Create Custom Map, Filter, Reduce Functions in C++

Published
11 min read
Make Your Own Map, Filter, Reduce in C++
D
Terminal Nerd, Web Developer, ML Engineer. I use Neovim BTW

As you know, C++ is an imperative programming language.

Although over the years they have added features of functional programming languages like promises and lambdas, that doesn’t change the core of the language.

However, if you come from a background of languages (like JavaScript, Python, OCaml) with heavy promotion of and decent reliance on immutability, you may find yourself frustrated or disappointed when not seeing built-in support for map, filter and reduce (reduce is also known as fold, fold_left or fold_right) functions.

Although from C++ 17, there comes very powerful and helpful functions like std::reduce, std::inclusive_scan, std::exclusive_scan in C++ that do very well transformations of elements of a data structure and folding a data structure.
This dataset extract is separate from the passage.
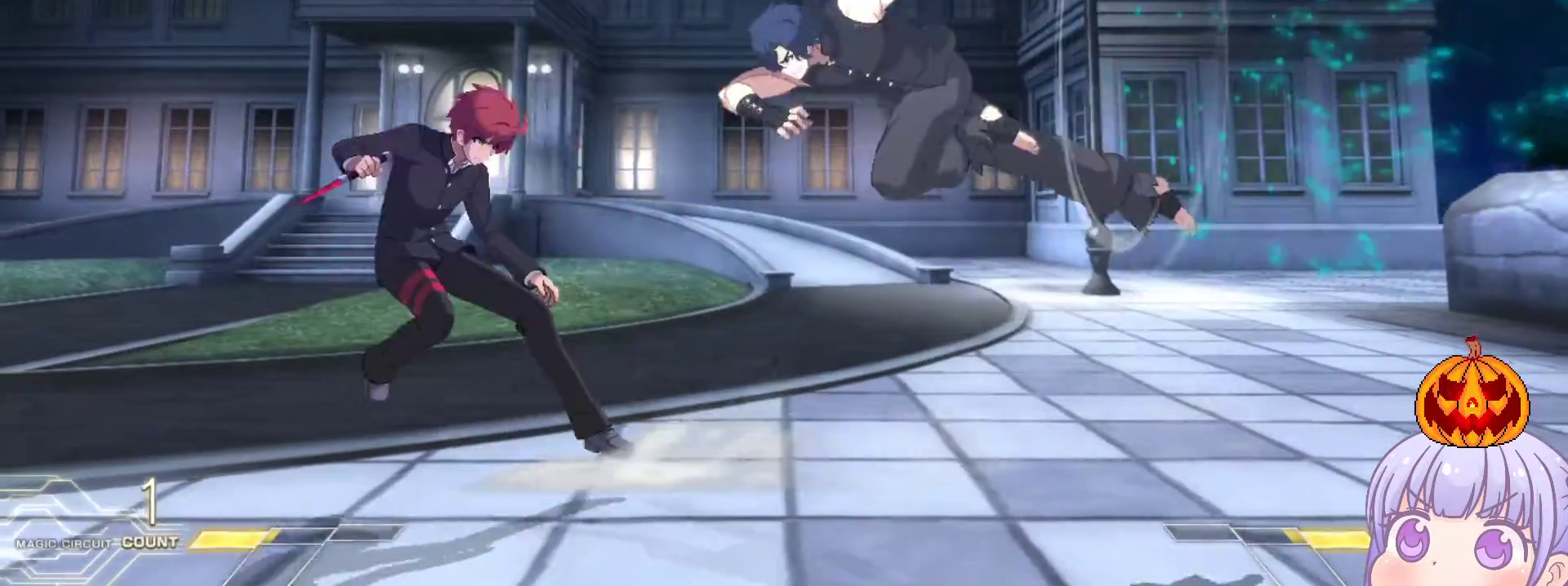
{"buttons": [], "left_stick": "down-left", "events": [[283, "left_stick", "down-left"], [367, "R1", "down"], [467, "R1", "up"]]}
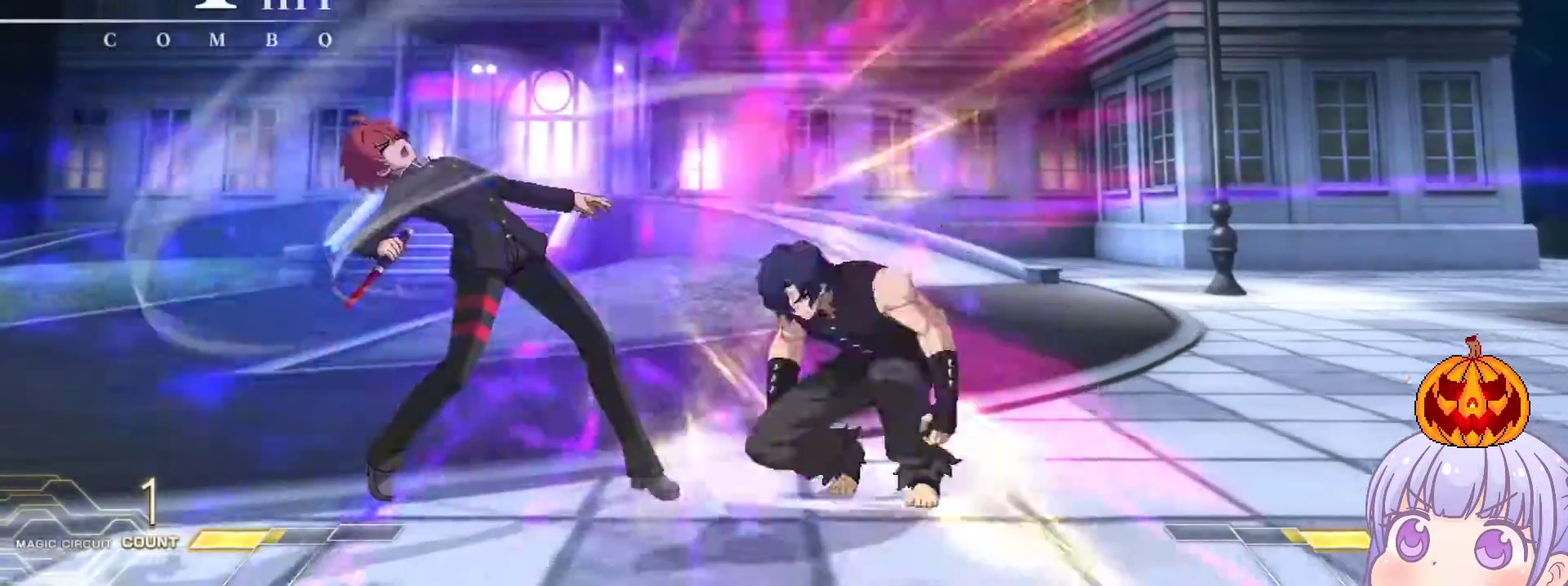
{"buttons": ["SQUARE"], "left_stick": "down-left", "events": [[50, "left_stick", "center"], [133, "left_stick", "down-left"], [233, "SQUARE", "down"]]}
They are designed for generic values (types), so thus they work with any type and any custom operator.

But this benefit only applies to you if you use C++17 or higher. If you are constrained in an environment where Your compiler only supports C++14 or even lower (I heard few companies still use C++ 5.4 neglecting all the modern type-safe features, weird but it’s their choice), you won’t have access to these utilities.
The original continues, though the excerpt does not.